Your objective: Of all the entries below, retype only the lines from the one with "40: (1189, 100)" through the one with "126: (837, 140)", exactly as they appear.

Task inputs:
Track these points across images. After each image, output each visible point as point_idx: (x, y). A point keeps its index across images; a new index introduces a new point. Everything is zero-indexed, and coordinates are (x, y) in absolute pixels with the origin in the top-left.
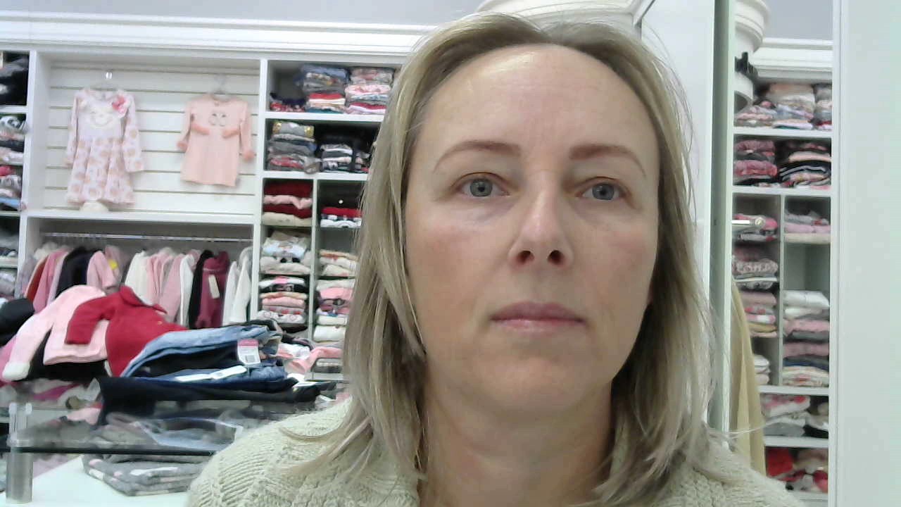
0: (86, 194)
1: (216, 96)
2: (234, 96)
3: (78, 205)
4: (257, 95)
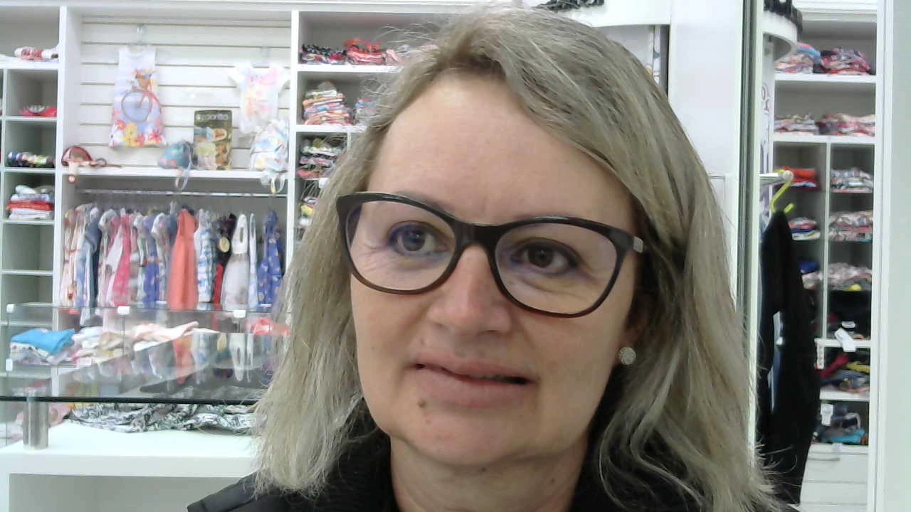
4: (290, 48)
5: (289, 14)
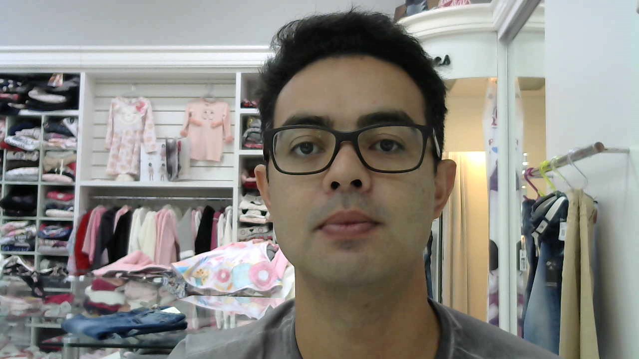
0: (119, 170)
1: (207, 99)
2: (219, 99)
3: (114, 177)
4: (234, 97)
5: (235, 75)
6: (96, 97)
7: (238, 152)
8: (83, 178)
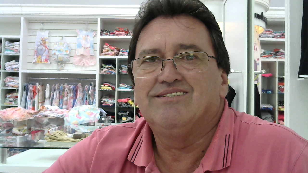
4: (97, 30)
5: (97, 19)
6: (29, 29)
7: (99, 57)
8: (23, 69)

==

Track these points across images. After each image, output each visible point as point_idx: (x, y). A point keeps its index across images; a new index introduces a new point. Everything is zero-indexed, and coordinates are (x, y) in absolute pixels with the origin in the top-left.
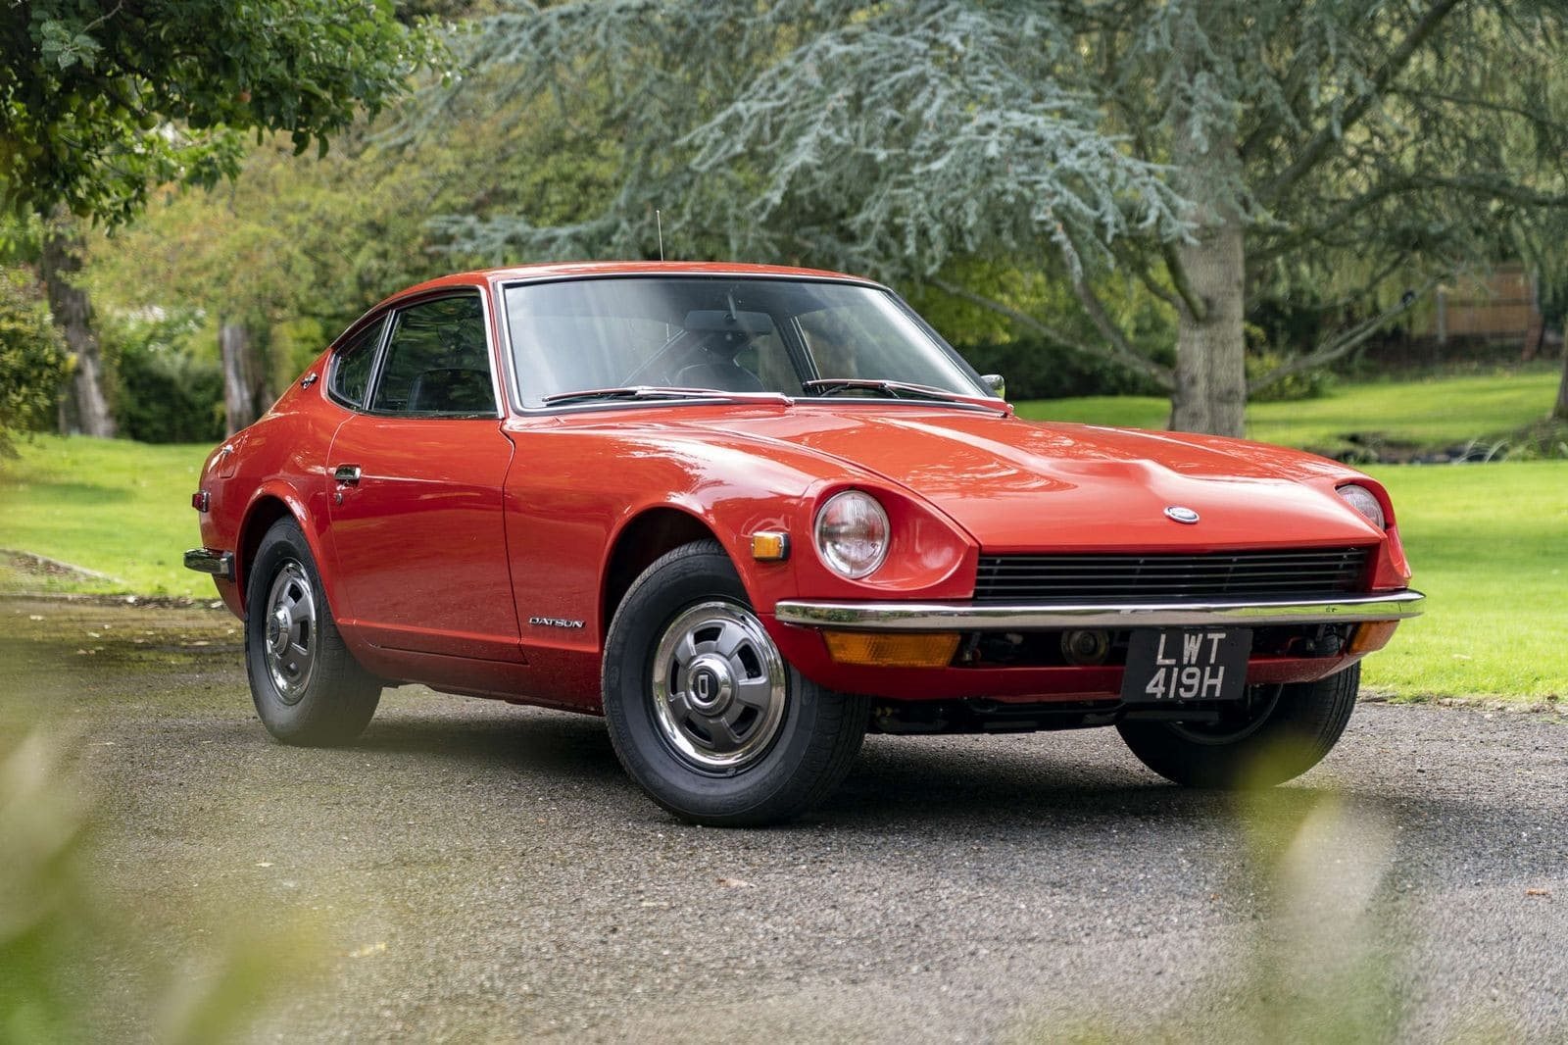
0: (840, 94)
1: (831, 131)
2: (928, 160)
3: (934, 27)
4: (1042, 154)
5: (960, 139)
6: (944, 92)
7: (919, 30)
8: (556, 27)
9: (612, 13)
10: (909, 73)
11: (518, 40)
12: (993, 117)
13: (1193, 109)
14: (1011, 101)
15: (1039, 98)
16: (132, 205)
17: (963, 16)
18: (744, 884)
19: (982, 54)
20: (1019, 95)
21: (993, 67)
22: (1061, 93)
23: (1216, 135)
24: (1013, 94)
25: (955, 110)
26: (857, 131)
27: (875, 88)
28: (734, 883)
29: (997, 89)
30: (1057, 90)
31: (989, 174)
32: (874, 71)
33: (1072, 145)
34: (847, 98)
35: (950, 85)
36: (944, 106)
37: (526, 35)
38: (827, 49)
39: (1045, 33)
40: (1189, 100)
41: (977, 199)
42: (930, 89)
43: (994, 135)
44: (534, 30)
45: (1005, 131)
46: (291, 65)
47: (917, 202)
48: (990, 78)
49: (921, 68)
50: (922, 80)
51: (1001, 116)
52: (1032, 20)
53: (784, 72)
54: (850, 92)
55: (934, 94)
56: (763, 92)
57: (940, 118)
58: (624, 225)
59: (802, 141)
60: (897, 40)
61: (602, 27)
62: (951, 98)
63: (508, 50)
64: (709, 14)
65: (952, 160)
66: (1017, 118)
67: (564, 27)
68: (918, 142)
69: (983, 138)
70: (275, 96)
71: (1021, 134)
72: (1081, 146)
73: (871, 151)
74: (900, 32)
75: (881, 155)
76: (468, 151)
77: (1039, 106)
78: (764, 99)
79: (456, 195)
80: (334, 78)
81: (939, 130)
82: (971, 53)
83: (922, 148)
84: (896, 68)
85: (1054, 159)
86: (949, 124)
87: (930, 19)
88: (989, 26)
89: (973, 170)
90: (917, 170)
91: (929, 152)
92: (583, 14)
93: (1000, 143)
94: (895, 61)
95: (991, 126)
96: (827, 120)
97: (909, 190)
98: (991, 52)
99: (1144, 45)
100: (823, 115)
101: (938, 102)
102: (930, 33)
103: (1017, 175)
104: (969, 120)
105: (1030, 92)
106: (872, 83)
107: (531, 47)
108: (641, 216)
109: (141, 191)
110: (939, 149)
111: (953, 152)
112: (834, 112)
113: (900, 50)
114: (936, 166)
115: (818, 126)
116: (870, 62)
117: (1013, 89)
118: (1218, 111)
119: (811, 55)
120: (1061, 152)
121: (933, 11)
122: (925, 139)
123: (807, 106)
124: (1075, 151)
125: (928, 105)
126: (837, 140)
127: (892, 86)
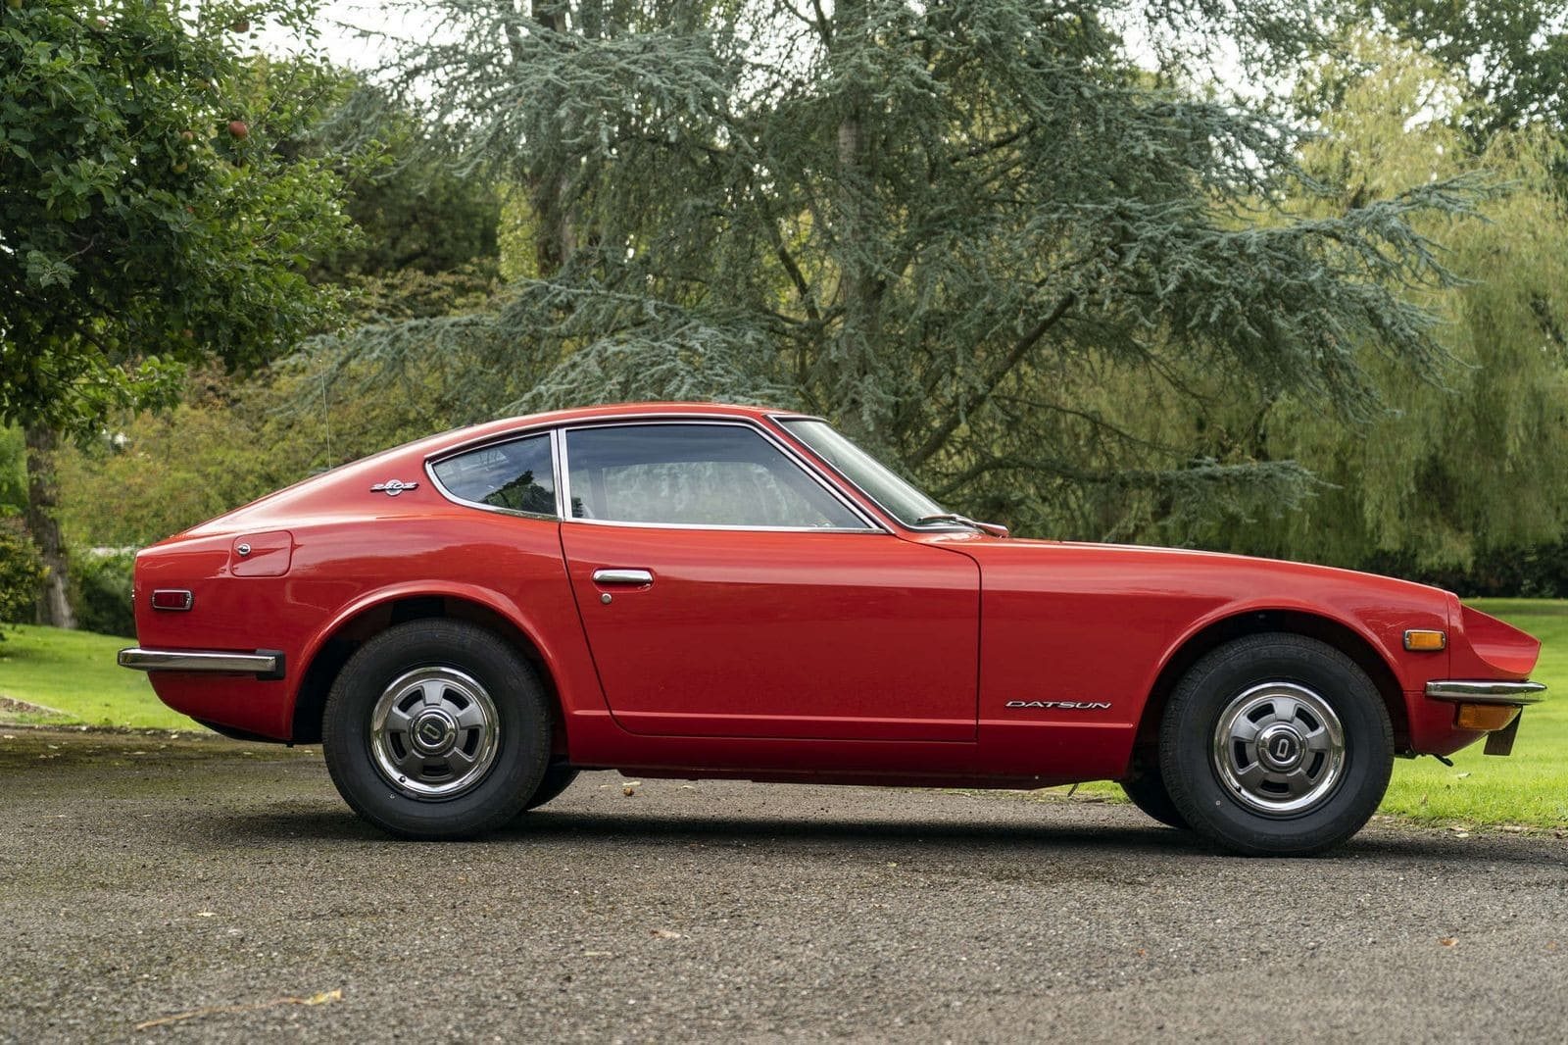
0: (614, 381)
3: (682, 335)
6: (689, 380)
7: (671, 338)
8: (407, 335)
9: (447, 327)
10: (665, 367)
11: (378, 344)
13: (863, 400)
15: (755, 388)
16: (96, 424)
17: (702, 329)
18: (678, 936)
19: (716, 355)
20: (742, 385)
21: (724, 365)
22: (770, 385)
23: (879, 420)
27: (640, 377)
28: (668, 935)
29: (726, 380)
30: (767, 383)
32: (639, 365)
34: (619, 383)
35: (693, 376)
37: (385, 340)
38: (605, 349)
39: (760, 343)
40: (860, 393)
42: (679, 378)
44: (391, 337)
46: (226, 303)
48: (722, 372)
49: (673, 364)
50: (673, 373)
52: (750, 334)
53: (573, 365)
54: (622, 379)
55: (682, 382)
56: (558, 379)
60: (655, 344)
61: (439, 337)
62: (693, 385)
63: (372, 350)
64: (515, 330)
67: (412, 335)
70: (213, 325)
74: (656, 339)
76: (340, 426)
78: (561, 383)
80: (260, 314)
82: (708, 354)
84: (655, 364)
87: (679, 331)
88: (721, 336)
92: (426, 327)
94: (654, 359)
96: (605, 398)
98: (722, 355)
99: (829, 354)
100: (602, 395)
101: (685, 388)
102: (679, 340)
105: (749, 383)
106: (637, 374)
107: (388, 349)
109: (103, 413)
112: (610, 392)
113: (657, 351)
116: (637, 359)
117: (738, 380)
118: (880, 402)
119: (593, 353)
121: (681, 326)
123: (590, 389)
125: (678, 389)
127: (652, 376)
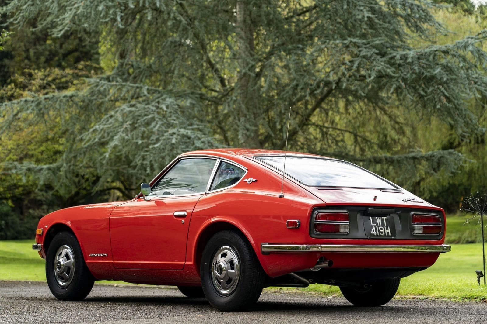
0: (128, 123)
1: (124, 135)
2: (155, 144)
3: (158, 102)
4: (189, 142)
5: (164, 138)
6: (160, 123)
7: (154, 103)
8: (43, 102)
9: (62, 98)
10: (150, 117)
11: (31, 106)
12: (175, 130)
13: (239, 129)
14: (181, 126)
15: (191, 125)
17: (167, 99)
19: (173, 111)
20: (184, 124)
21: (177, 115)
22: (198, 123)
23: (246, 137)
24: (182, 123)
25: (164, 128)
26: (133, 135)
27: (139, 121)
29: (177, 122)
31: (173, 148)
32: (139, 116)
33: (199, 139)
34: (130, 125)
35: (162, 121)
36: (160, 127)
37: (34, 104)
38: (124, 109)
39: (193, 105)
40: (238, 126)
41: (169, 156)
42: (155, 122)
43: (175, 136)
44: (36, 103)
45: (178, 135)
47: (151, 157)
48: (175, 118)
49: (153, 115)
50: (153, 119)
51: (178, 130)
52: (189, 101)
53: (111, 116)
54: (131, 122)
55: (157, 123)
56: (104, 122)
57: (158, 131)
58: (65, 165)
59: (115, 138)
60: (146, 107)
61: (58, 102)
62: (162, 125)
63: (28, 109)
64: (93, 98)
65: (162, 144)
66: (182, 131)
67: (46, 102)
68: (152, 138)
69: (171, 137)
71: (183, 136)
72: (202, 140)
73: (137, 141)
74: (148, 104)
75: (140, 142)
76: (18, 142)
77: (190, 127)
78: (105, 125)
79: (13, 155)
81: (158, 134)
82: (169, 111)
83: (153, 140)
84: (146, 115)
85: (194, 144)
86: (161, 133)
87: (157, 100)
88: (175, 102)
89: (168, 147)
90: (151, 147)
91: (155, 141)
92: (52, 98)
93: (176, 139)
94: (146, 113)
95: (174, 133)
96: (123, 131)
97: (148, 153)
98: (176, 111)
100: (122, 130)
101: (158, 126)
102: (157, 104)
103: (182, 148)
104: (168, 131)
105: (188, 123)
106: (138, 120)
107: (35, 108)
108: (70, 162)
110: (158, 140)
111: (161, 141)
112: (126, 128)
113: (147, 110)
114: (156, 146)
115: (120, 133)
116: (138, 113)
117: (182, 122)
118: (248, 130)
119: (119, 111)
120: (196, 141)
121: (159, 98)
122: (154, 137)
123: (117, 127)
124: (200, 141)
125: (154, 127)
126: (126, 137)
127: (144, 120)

Answer:
40: (1189, 100)
41: (977, 199)
42: (930, 89)
43: (994, 135)
44: (534, 30)
45: (1005, 131)
46: (291, 65)
47: (917, 202)
48: (990, 78)
49: (921, 68)
50: (922, 80)
51: (1001, 116)
52: (1032, 20)
53: (784, 72)
54: (850, 92)
55: (934, 94)
56: (763, 92)
57: (940, 118)
58: (624, 225)
59: (802, 141)
60: (897, 40)
61: (602, 27)
62: (951, 98)
63: (508, 50)
64: (709, 14)
65: (952, 160)
66: (1017, 118)
67: (564, 27)
68: (918, 142)
69: (983, 138)
70: (275, 96)
71: (1021, 134)
72: (1081, 146)
73: (871, 151)
74: (900, 32)
75: (881, 155)
76: (468, 151)
77: (1039, 106)
78: (764, 99)
79: (456, 195)
80: (334, 78)
81: (939, 130)
82: (971, 53)
83: (922, 148)
84: (896, 68)
85: (1054, 159)
86: (949, 124)
87: (930, 19)
88: (989, 26)
89: (973, 170)
90: (917, 170)
91: (929, 152)
92: (583, 14)
93: (1000, 143)
94: (895, 61)
95: (991, 126)
96: (827, 120)
97: (909, 190)
98: (991, 52)
99: (1144, 45)
100: (823, 115)
101: (938, 102)
102: (930, 33)
103: (1017, 175)
104: (969, 120)
105: (1030, 92)
106: (872, 83)
107: (531, 47)
108: (641, 216)
109: (141, 191)
110: (939, 149)
111: (953, 152)
112: (834, 112)
113: (900, 50)
114: (936, 166)
115: (818, 126)
116: (870, 62)
117: (1013, 89)
118: (1218, 111)
119: (811, 55)
120: (1061, 152)
121: (933, 11)
122: (925, 139)
123: (807, 106)
124: (1075, 151)
125: (928, 105)
126: (837, 140)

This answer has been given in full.